## Task goal
The records below must be written out exactly, with every picture left behind.

*** Opening Exercise materials ***

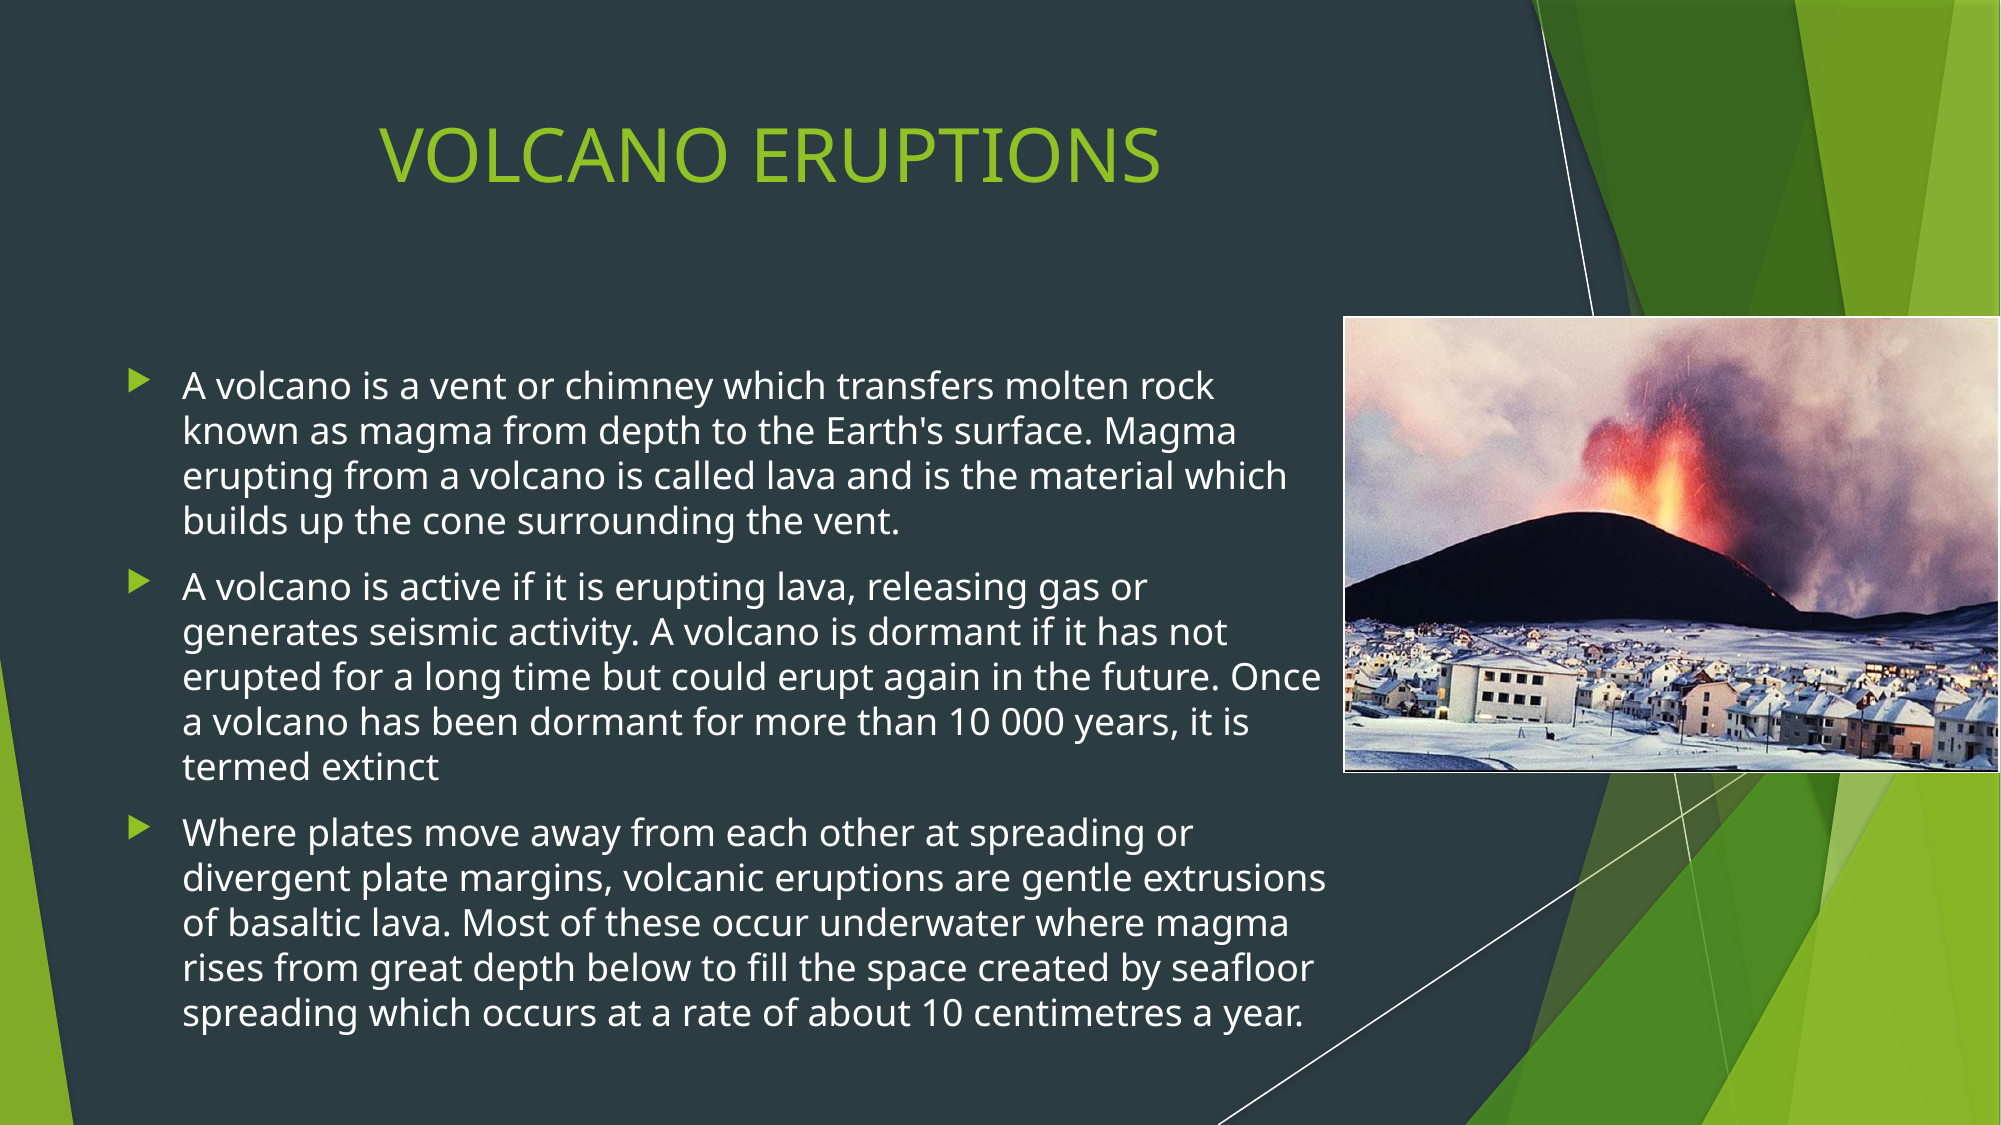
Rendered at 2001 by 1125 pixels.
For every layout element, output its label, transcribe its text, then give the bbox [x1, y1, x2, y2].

text_box A volcano is a vent or chimney which transfers molten rock known as magma from depth to the Earth's surface. Magma erupting from a volcano is called lava and is the material which builds up the cone surrounding the vent. A volcano is active if it is erupting lava, releasing gas or generates seismic activity. A volcano is dormant if it has not erupted for a long time but could erupt again in the future. Once a volcano has been dormant for more than 10 000 years, it is termed extinct Where plates move away from each other at spreading or divergent plate margins, volcanic eruptions are gentle extrusions of basaltic lava. Most of these occur underwater where magma rises from great depth below to fill the space created by seafloor spreading which occurs at a rate of about 10 centimetres a year. [111, 354, 1344, 1082]
picture [1343, 316, 2000, 773]
text_box VOLCANO ERUPTIONS [111, 99, 1522, 317]
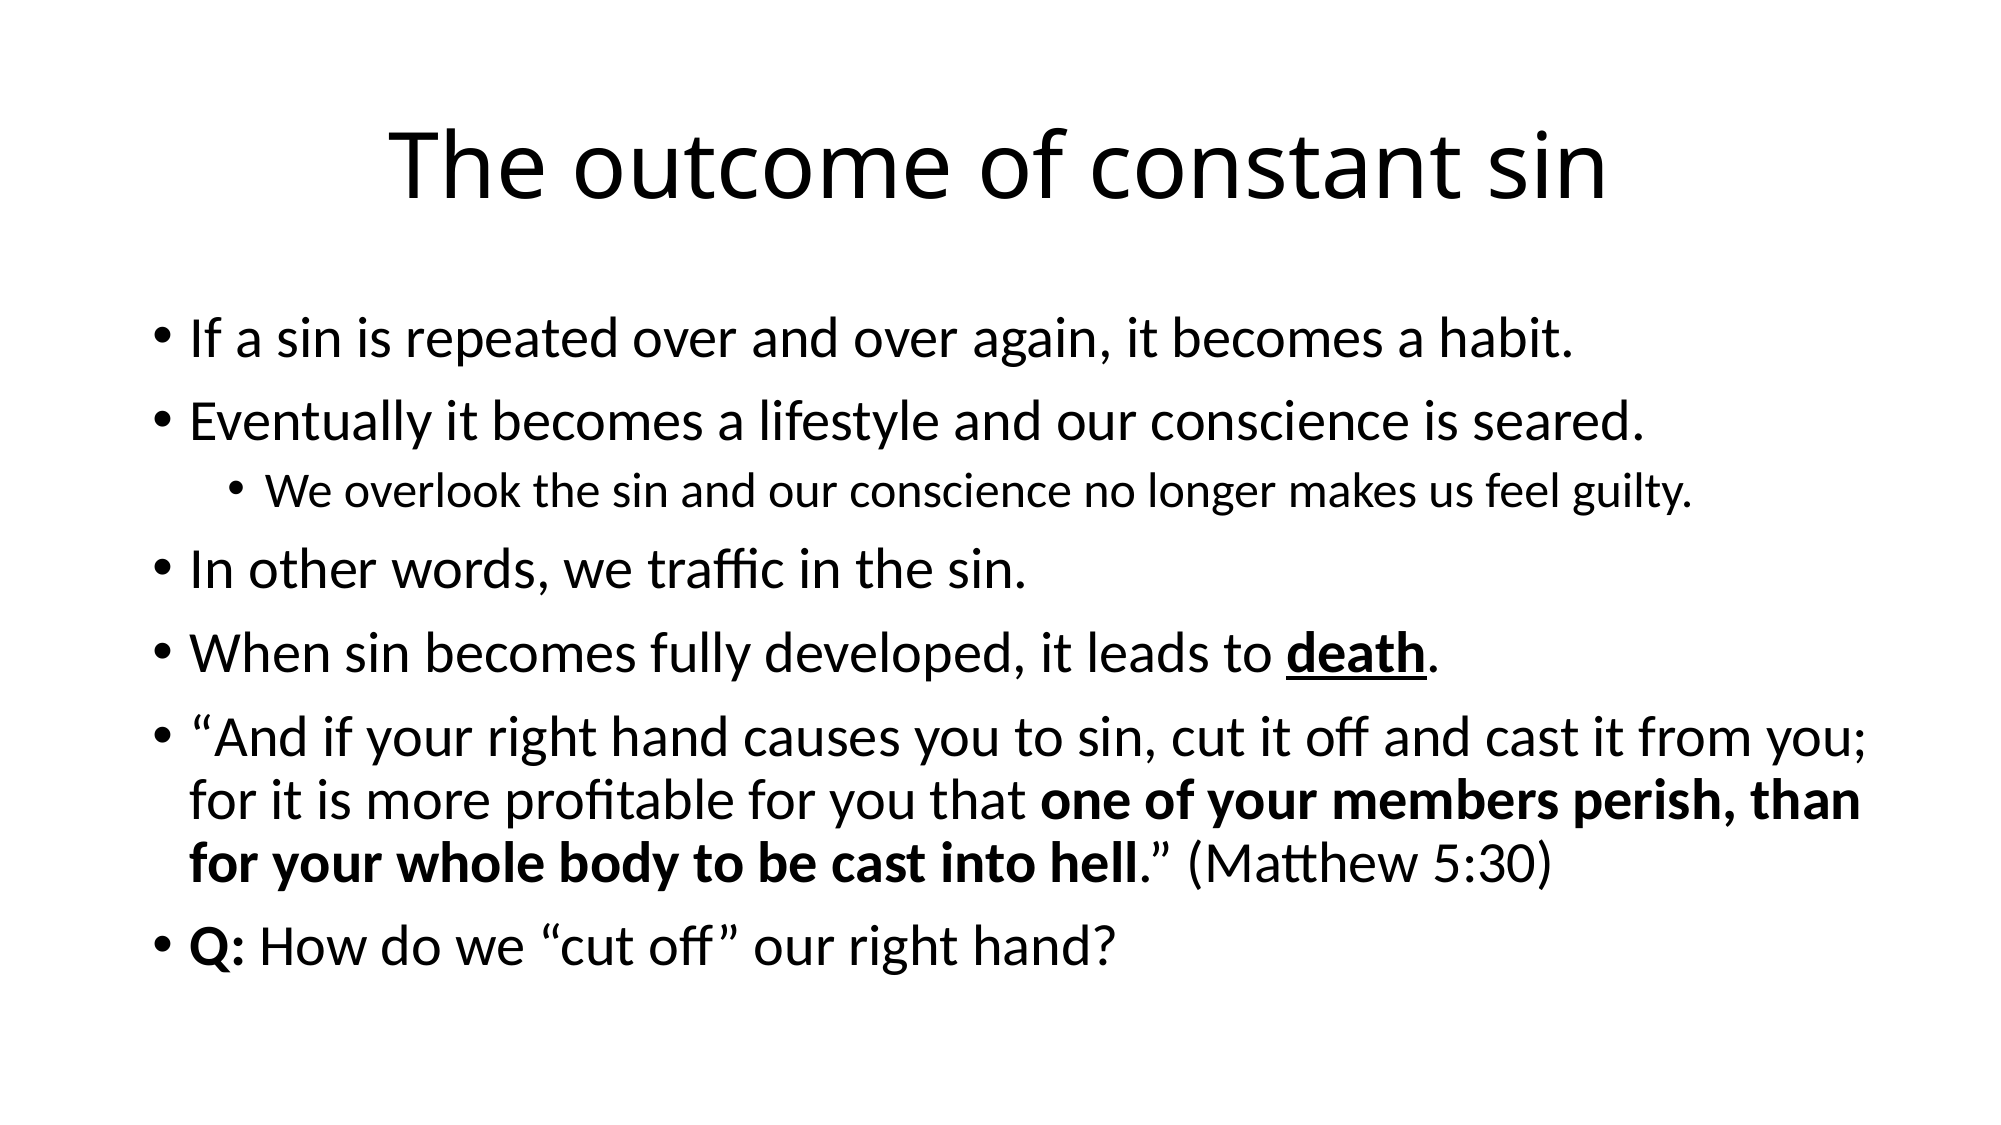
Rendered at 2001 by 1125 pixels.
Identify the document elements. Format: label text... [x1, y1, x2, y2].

title The outcome of constant sin [137, 59, 1863, 278]
list If a sin is repeated over and over again, it becomes a habit. Eventually it becomes a lifestyle and our conscience is seared. We overlook the sin and our conscience no longer makes us feel guilty. In other words, we traffic in the sin. When sin becomes fully developed, it leads to death. “And if your right hand causes you to sin, cut it off and cast it from you; for it is more profitable for you that one of your members perish, than for your whole body to be cast into hell.” (Matthew 5:30) Q: How do we “cut off” our right hand? [137, 299, 1904, 1014]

*** Closing Exercise materials ***

## Written reply
Rendered at 2001 by 1125 pixels.
For every layout element, output its label, transcribe its text, then give the bbox [x1, y1, x2, y2].

text_box A volcano is a vent or chimney which transfers molten rock known as magma from depth to the Earth's surface. Magma erupting from a volcano is called lava and is the material which builds up the cone surrounding the vent. A volcano is active if it is erupting lava, releasing gas or generates seismic activity. A volcano is dormant if it has not erupted for a long time but could erupt again in the future. Once a volcano has been dormant for more than 10 000 years, it is termed extinct Where plates move away from each other at spreading or divergent plate margins, volcanic eruptions are gentle extrusions of basaltic lava. Most of these occur underwater where magma rises from great depth below to fill the space created by seafloor spreading which occurs at a rate of about 10 centimetres a year. [111, 354, 1344, 1082]
picture [1343, 316, 2000, 773]
text_box VOLCANO ERUPTIONS [111, 99, 1522, 317]
Rendered at 2001 by 1125 pixels.
Identify the document elements. Format: label text... [x1, y1, x2, y2].

title The outcome of constant sin [137, 59, 1863, 278]
list If a sin is repeated over and over again, it becomes a habit. Eventually it becomes a lifestyle and our conscience is seared. We overlook the sin and our conscience no longer makes us feel guilty. In other words, we traffic in the sin. When sin becomes fully developed, it leads to death. “And if your right hand causes you to sin, cut it off and cast it from you; for it is more profitable for you that one of your members perish, than for your whole body to be cast into hell.” (Matthew 5:30) Q: How do we “cut off” our right hand? [137, 299, 1904, 1014]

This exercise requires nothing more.